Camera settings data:
Content starts
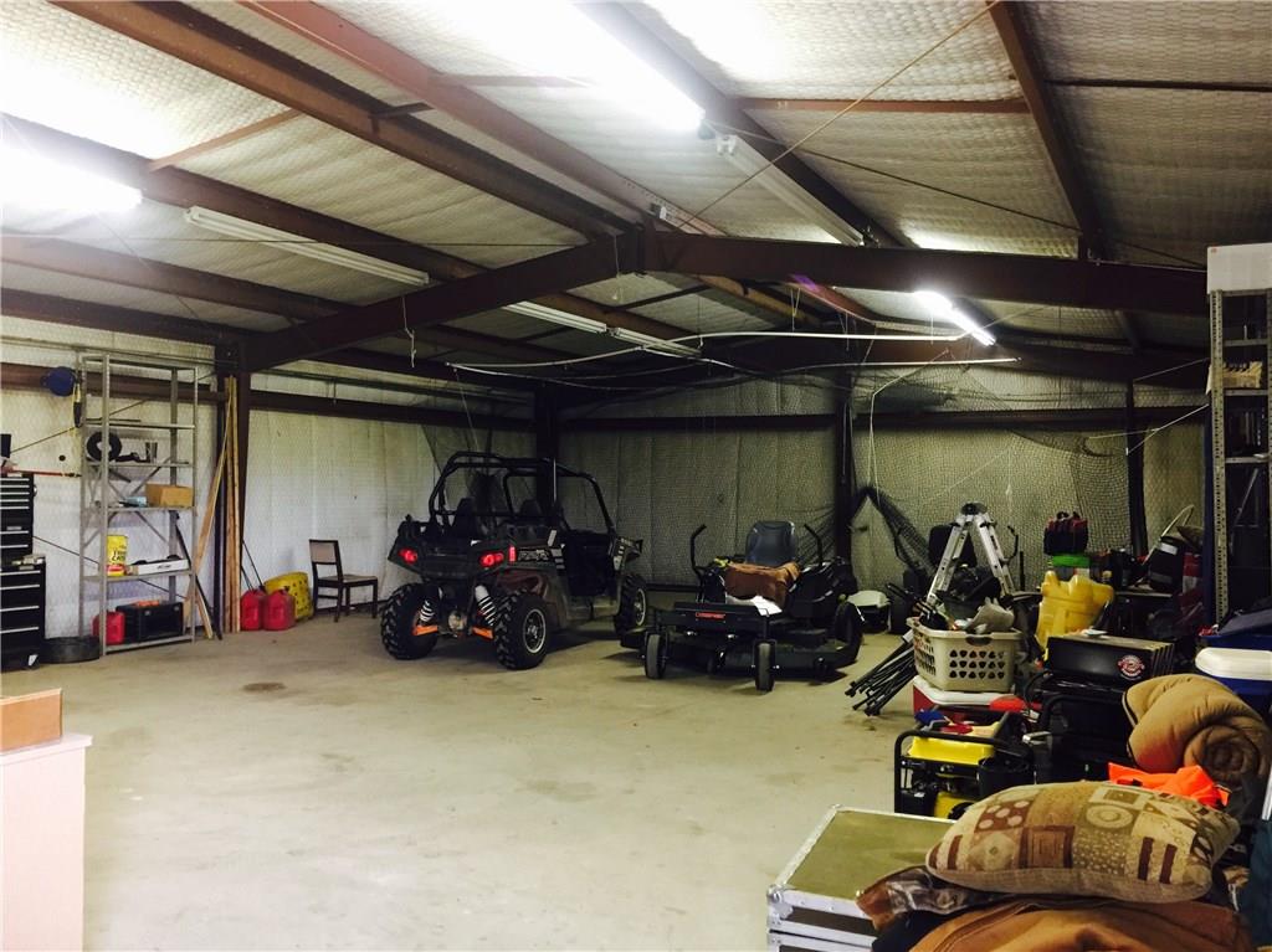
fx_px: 1065
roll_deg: +1.4
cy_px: 476
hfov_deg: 61.7
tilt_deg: +3.1
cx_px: 636
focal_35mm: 29
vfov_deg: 48.2
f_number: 2.2
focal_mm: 4.15
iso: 100
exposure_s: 1/10
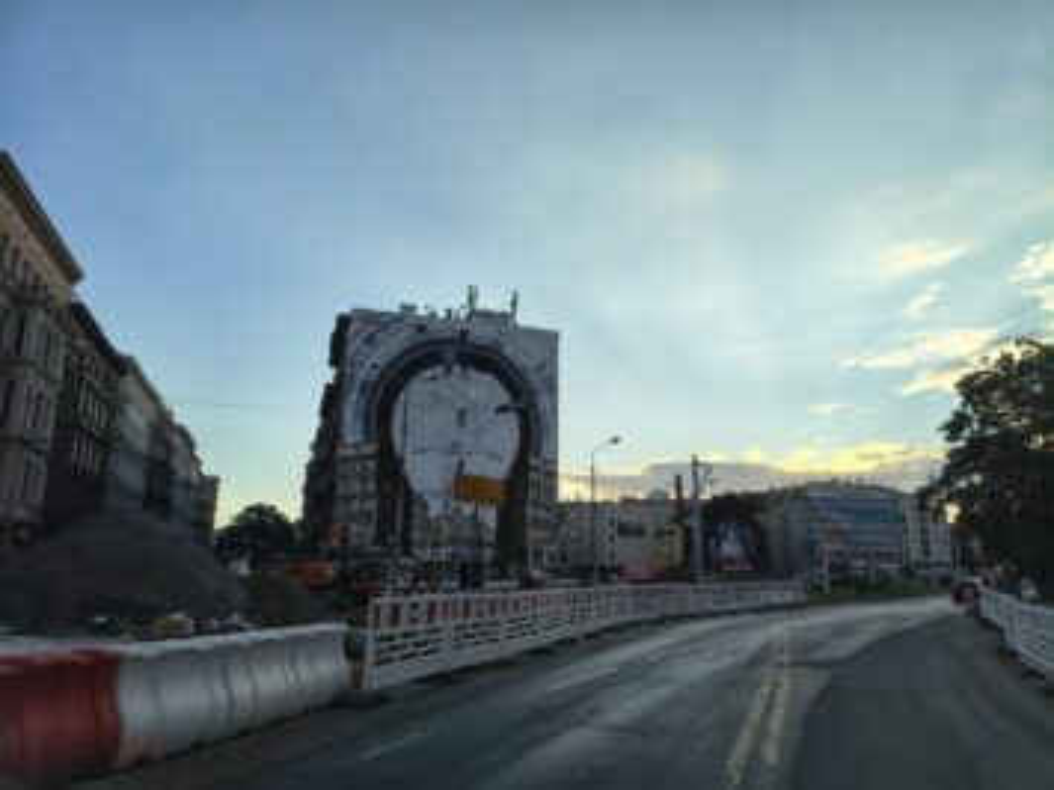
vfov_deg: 53.0
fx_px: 791
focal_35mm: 26
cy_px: 395
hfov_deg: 67.3
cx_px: 527
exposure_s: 1/960
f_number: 1.8
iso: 103
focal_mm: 4.81
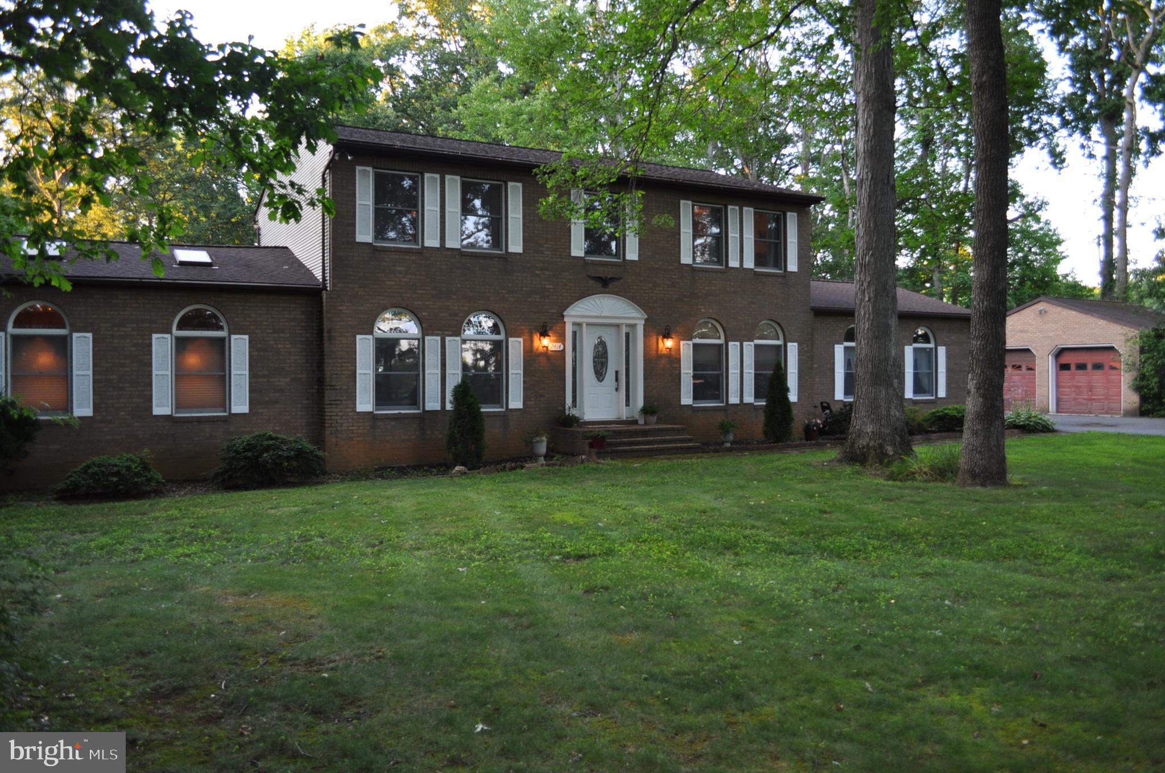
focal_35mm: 27
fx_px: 873
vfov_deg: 47.8
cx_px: 582
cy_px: 386
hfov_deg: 67.4
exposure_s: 1/60
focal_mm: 18
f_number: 4
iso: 400
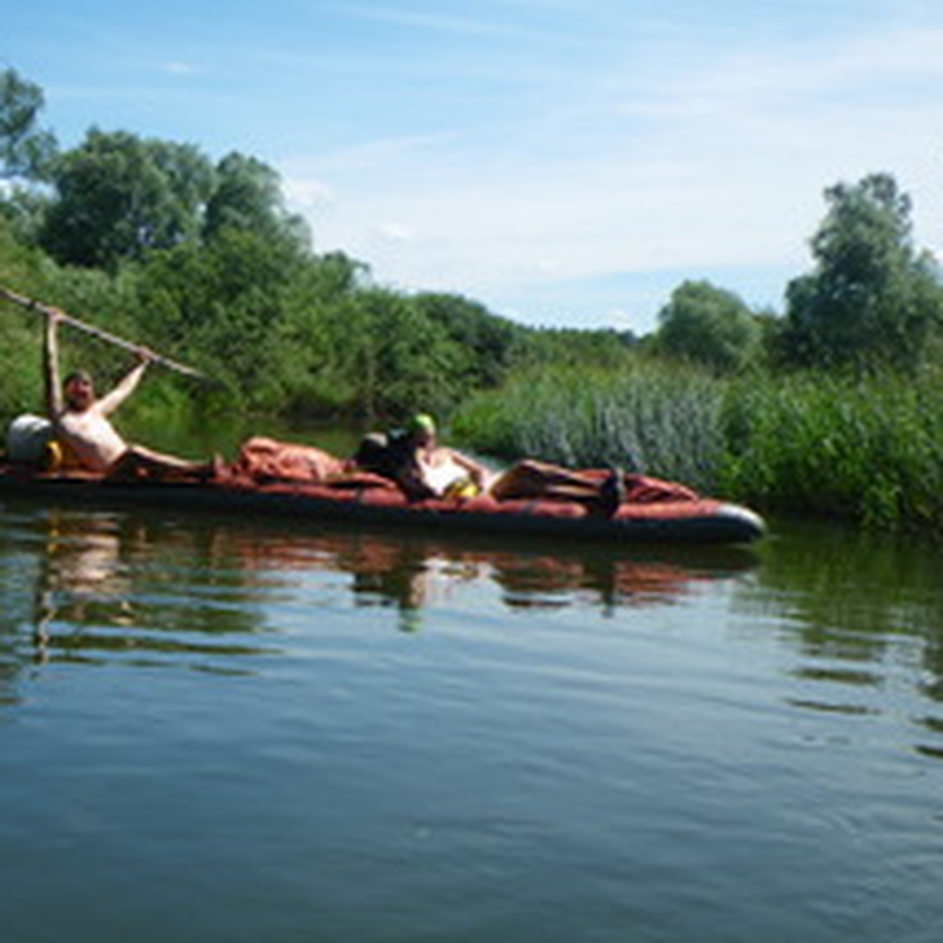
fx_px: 1418
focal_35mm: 46
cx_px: 294
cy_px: 474
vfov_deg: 36.8
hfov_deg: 36.3
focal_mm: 5
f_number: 4.2
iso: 50
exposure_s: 1/320
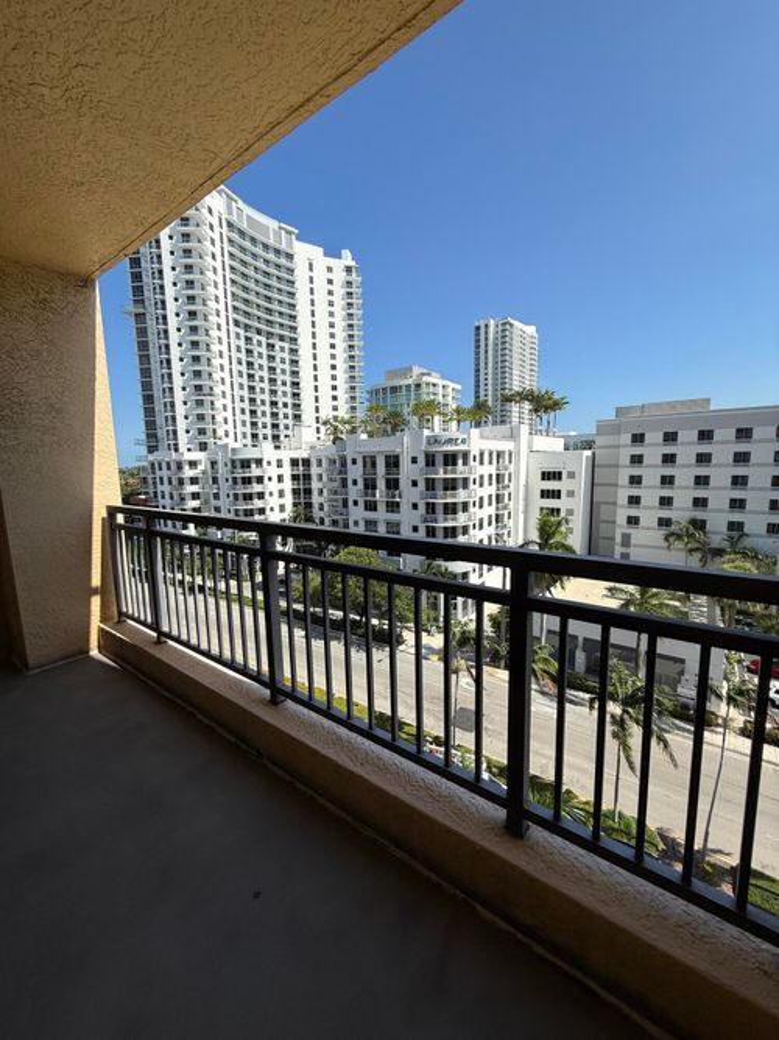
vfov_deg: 102.1
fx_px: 420
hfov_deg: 85.7
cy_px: 520
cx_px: 390
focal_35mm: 14
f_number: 2.2
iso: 50
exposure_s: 1/2506
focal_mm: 2.22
Content ends
WHAT YOU HAVE TO DO: The expected output is every record above, copied exactly, without pictures.

OUTPUT:
fx_px: 1065
roll_deg: +1.4
cy_px: 476
hfov_deg: 61.7
tilt_deg: +3.1
cx_px: 636
focal_35mm: 29
vfov_deg: 48.2
f_number: 2.2
focal_mm: 4.15
iso: 100
exposure_s: 1/10
vfov_deg: 53.0
fx_px: 791
focal_35mm: 26
cy_px: 395
hfov_deg: 67.3
cx_px: 527
exposure_s: 1/960
f_number: 1.8
iso: 103
focal_mm: 4.81
focal_35mm: 27
fx_px: 873
vfov_deg: 47.8
cx_px: 582
cy_px: 386
hfov_deg: 67.4
exposure_s: 1/60
focal_mm: 18
f_number: 4
iso: 400
fx_px: 1418
focal_35mm: 46
cx_px: 294
cy_px: 474
vfov_deg: 36.8
hfov_deg: 36.3
focal_mm: 5
f_number: 4.2
iso: 50
exposure_s: 1/320
vfov_deg: 102.1
fx_px: 420
hfov_deg: 85.7
cy_px: 520
cx_px: 390
focal_35mm: 14
f_number: 2.2
iso: 50
exposure_s: 1/2506
focal_mm: 2.22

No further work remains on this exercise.